(Data entries)
════════

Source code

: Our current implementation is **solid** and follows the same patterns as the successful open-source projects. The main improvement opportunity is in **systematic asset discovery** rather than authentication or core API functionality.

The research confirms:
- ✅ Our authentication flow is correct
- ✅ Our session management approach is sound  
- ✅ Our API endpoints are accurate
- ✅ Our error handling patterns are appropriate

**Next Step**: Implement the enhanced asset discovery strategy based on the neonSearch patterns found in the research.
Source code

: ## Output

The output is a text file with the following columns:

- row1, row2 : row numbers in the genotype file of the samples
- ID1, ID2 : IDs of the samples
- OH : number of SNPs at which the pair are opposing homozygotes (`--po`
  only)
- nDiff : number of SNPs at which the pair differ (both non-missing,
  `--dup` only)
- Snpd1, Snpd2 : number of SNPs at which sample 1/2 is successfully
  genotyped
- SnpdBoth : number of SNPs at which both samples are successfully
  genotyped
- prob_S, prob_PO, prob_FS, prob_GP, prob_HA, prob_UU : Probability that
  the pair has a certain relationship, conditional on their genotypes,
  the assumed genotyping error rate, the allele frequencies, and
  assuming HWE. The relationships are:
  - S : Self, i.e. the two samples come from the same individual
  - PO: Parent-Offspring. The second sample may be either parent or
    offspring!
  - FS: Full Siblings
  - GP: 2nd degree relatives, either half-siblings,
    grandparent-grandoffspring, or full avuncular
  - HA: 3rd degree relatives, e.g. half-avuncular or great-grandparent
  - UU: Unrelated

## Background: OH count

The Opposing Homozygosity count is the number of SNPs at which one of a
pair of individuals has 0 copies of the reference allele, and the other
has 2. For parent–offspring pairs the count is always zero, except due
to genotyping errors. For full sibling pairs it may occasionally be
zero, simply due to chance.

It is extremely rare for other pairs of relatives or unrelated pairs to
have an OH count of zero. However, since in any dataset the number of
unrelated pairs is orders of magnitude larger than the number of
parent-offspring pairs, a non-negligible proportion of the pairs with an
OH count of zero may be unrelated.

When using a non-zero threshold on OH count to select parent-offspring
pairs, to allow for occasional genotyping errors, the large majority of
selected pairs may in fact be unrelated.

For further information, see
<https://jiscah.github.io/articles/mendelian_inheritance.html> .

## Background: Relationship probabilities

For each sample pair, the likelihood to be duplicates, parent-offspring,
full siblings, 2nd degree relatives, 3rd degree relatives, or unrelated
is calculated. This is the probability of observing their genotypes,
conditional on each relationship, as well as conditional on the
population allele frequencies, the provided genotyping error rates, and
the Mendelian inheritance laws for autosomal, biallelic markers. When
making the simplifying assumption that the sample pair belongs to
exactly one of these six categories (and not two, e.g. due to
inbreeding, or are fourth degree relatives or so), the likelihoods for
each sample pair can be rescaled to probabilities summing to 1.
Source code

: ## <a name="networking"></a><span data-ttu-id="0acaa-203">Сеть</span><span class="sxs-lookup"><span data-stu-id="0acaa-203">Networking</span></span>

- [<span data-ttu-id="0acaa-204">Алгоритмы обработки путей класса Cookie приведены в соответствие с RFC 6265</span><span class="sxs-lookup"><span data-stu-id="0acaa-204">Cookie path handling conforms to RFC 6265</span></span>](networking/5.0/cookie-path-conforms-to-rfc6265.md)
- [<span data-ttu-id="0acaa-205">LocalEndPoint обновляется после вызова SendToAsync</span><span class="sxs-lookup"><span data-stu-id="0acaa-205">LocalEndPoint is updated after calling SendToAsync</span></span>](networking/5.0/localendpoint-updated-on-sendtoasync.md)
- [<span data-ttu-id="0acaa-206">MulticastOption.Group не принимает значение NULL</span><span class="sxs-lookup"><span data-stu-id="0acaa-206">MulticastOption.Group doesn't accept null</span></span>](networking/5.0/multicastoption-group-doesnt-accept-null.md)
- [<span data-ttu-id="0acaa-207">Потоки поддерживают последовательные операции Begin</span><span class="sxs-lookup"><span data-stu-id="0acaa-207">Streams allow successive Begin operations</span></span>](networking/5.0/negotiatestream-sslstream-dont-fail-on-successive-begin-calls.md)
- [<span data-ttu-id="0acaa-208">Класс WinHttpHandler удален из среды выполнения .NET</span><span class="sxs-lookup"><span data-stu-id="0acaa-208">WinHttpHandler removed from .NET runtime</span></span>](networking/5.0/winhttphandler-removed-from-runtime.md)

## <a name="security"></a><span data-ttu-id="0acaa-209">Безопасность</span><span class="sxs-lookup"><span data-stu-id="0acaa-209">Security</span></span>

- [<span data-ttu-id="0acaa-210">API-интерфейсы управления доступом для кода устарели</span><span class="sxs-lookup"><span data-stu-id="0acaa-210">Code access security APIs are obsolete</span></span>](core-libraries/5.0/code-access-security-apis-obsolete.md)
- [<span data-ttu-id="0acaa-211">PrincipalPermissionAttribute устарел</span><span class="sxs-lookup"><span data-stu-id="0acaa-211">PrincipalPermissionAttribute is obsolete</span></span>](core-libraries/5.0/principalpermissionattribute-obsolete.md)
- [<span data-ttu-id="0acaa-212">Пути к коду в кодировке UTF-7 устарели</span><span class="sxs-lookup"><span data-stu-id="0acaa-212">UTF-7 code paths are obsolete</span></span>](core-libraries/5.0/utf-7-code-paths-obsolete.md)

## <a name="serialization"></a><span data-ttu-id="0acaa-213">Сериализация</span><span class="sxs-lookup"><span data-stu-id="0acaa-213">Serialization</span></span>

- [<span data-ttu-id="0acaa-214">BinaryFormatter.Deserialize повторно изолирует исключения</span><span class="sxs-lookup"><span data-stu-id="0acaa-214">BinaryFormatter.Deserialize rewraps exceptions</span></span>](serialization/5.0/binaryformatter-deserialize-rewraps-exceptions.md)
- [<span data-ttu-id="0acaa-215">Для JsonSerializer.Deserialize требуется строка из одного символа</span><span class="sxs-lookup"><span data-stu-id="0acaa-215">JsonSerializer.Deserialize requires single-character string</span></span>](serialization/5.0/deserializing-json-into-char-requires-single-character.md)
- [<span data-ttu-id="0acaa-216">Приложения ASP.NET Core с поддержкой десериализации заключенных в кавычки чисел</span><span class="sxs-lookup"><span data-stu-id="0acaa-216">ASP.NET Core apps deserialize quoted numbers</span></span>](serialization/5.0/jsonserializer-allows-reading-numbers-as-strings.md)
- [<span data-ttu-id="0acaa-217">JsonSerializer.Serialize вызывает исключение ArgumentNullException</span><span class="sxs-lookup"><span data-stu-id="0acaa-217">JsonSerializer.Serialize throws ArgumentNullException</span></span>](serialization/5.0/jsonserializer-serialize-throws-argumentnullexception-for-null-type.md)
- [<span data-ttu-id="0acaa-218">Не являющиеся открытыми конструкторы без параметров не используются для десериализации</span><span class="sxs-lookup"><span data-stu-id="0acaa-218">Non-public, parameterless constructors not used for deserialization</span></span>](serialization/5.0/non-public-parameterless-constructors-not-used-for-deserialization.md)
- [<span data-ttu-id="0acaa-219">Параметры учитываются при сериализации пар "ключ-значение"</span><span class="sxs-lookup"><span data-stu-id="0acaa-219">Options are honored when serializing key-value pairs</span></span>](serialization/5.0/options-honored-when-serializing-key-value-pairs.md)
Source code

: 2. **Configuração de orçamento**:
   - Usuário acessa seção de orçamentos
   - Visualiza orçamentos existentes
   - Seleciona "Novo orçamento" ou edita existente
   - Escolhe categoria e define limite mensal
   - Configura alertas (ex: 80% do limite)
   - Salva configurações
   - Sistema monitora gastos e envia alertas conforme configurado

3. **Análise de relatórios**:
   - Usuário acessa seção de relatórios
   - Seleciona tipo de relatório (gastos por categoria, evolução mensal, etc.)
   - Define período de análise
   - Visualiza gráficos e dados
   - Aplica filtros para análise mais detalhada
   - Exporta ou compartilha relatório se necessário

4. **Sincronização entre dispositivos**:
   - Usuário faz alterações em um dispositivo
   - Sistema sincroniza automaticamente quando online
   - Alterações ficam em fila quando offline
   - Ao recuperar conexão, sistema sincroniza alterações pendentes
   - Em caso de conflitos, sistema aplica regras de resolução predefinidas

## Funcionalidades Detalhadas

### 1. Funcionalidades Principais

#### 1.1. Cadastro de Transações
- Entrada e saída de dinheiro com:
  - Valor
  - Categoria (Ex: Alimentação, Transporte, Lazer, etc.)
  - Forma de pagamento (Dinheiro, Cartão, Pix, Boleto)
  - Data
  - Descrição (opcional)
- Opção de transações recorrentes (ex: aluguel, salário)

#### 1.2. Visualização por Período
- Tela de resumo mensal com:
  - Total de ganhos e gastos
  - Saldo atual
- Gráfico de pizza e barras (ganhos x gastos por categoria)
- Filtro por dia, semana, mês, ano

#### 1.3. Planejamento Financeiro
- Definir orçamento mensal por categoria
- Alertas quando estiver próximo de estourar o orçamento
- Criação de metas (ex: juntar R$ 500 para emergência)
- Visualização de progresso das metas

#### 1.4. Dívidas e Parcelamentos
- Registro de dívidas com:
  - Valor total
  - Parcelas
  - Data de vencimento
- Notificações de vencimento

════════

● **AIM OF THE EXERCISE**
Copy the listing from its very first line down to and including the line that contains "core API functionality.", reproducing each line without any change.

● **SOLUTION TO THIS PROBLEM**
Source code

: Our current implementation is **solid** and follows the same patterns as the successful open-source projects. The main improvement opportunity is in **systematic asset discovery** rather than authentication or core API functionality.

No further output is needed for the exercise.